Starting with the original series, we see that there is better performance from SES, Croston's method and SBA when considering the sMSE and sMAPIS. However, the Naive forecast has the smallest bias (sME). When we classified the type of intermittence earlier, we saw the majority of series were considered 'intermittent'. The 'auto' model would be selecting SBA in these instances, which is why the metrics between SBA and auto are almost identical.

Aggregating at a single bucket size is the ADIDA approach, and we see improvements in the Naive and MA forecasts. As the intermittence is mostly removed, Croston's method and SBA lose their edge. A Naive forecast performs the best across all most metrics.

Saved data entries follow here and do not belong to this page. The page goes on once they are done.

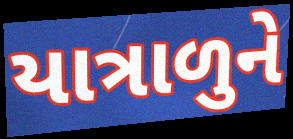
યાત્રાળુને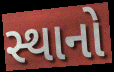
સ્થાનોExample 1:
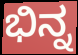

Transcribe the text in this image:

ಭಿನ್ನ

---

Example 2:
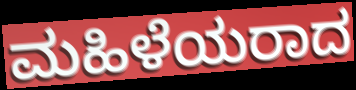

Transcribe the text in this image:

ಮಹಿಳೆಯರಾದ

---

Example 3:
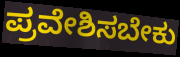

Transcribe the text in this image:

ಪ್ರವೇಶಿಸಬೇಕು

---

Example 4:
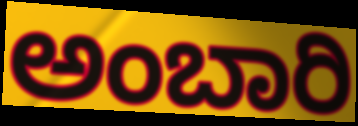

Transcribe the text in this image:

ಅಂಬಾರಿ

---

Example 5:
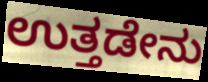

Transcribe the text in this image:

ಉತ್ತಡೇನುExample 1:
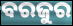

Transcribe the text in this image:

ବରଜୁର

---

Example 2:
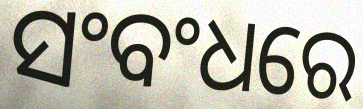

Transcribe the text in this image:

ସଂବଂଧରେ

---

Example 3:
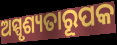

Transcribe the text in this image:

ଅସ୍ପୃଶ୍ୟତାରୂପକ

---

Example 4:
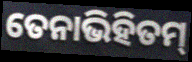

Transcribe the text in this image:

ତେନାଭିହିତମ୍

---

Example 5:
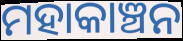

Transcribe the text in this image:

ମହାକାଞ୍ଚନ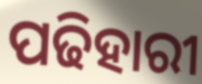
ପଢିହାରୀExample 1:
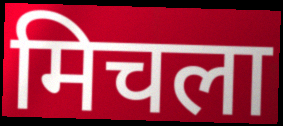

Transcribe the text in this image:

मिचला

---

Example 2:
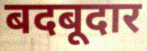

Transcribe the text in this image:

बदबूदार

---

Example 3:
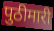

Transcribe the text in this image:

पुठीमारी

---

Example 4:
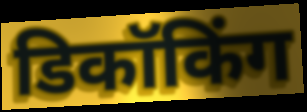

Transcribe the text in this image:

डिकॉकिंग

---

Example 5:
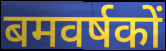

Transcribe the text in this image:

बमवर्षकों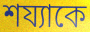
শয্যাকেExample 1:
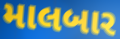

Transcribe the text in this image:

માલબાર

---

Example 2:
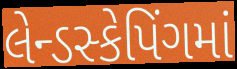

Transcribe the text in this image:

લેન્ડસ્કેપિંગમાં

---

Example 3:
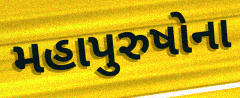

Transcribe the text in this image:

મહાપુરુષોના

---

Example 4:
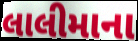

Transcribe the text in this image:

લાલીમાના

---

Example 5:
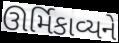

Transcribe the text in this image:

ઊર્મિકાવ્યને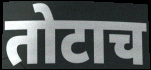
तोटाच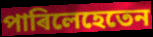
পাৰিলেহেতেন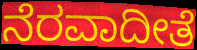
ನೆರವಾದೀತೆ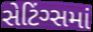
સેટિંગ્સમાં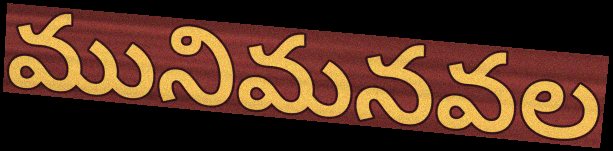
మునిమనవల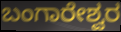
ಬಂಗಾರೇಶ್ವರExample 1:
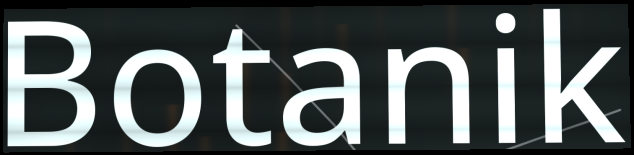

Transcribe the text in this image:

Botanik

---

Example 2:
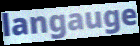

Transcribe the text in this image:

langauge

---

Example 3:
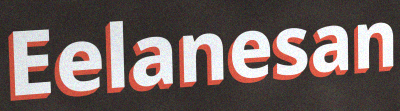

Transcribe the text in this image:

Eelanesan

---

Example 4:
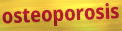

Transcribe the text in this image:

osteoporosis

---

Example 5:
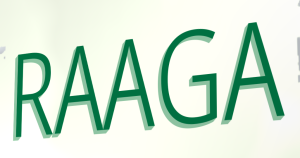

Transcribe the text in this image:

RAAGA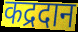
कद्रदान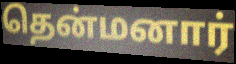
தென்மனார்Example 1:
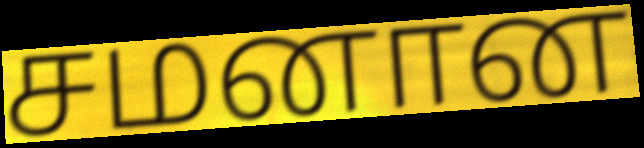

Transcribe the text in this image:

சமனான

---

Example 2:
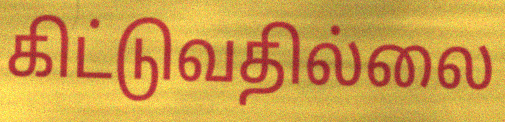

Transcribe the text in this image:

கிட்டுவதில்லை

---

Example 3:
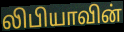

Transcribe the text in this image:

லிபியாவின்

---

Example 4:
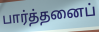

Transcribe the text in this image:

பார்த்தனைப்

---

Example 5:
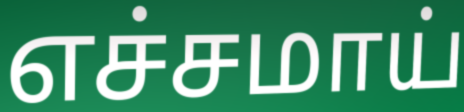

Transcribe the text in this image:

எச்சமாய்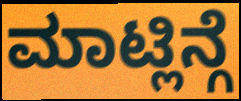
ಮಾಟ್ಲಿನ್ಗೆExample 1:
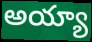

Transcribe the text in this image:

అయ్యా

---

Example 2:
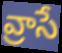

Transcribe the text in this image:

వ్రాసే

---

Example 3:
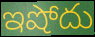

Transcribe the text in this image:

ఇషోదు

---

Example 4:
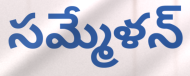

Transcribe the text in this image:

సమ్మేళన్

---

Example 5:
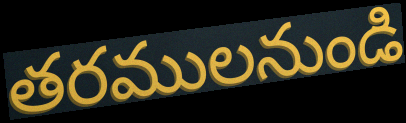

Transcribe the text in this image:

తరములనుండి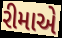
રીમાએ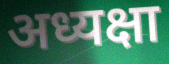
अध्यक्षा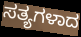
ಸತ್ಯಗಳಾದ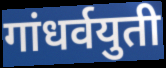
गांधर्वयुती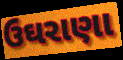
ઉઘરાણા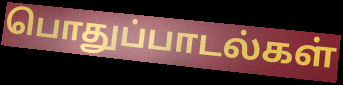
பொதுப்பாடல்கள்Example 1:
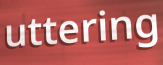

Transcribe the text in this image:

Combining forecasts from multiple aggregation levels has the lowest sMSE for Croston, SBA and, subsequently, the Auto-selection model. The bias remains the lowest in the Naive model, but this also has the highest sMAPIS error. The sMAE is relatively flat across all models. Combining multiple aggregation levels doesn't appear to give much of an advantage over the monthly aggregation. If using Croston's method or SBA, the original series with no aggregation still performs better.

When combining multiple forecasting methods at a single aggregation level, we see a fairly average result. Most metrics are around the middle of the pack when compared to their single forecast counterparts. However, when combining both forecast methods at all aggregation levels (ie throwing the kitchen sink at it), we get a more robust performance across the board.

```
fig, axs = plt.subplots(5, figsize=(5,10))
for i in range(5):
axs[i].boxplot(results.iloc[2:,3+i],
labels=[results.columns[3+i]],
vert=False)
axs[i].scatter(results.iloc[20,3+i],1,
marker='x', s=100,
label='Combo - Multiple Aggregation')
axs[0].legend(loc=(1.05,0.7))
plt.subplots_adjust(hspace=.4)
plt.show()
```

Combining multiple forecasting methods across multiple aggregation levels proved to be a robust approach for the M5 dataset. While it did not produce the lowest error for any one metric, its performance was generally better than average across the board. This is helpful for real-world situations where stock can be ordered at a more optimal level without having to select a forecasting model or choose parameters (ie aggregation level for ADIDA).

As noted by Petropoulos (2014), the question remains as to how high an aggregation level we should choose. In this tutorial we selected 28 days as the maximum, but we could continue to aggregate further to quaterly, bi-annually, annually etc. In the ADIDA tutorial, we noted that some series performed best at an annual aggregation level.

The auto selection approach, based in the $CV^2$ and $p_{mean}$, did not outperform its constituent models as hoped and only offered a middle ground. Perhaps the classification of time series could be improved using a different selection scheme.

Hyndman, R. 2006. A Note on the Categorization of Demand Patterns. Journal of the Operational Research Society 57, 1256-1257.

Petropoulos, F., 2014. Forecast Combinations for Intermittent Demand. Journal of the Operational Research Society 66, 914–924.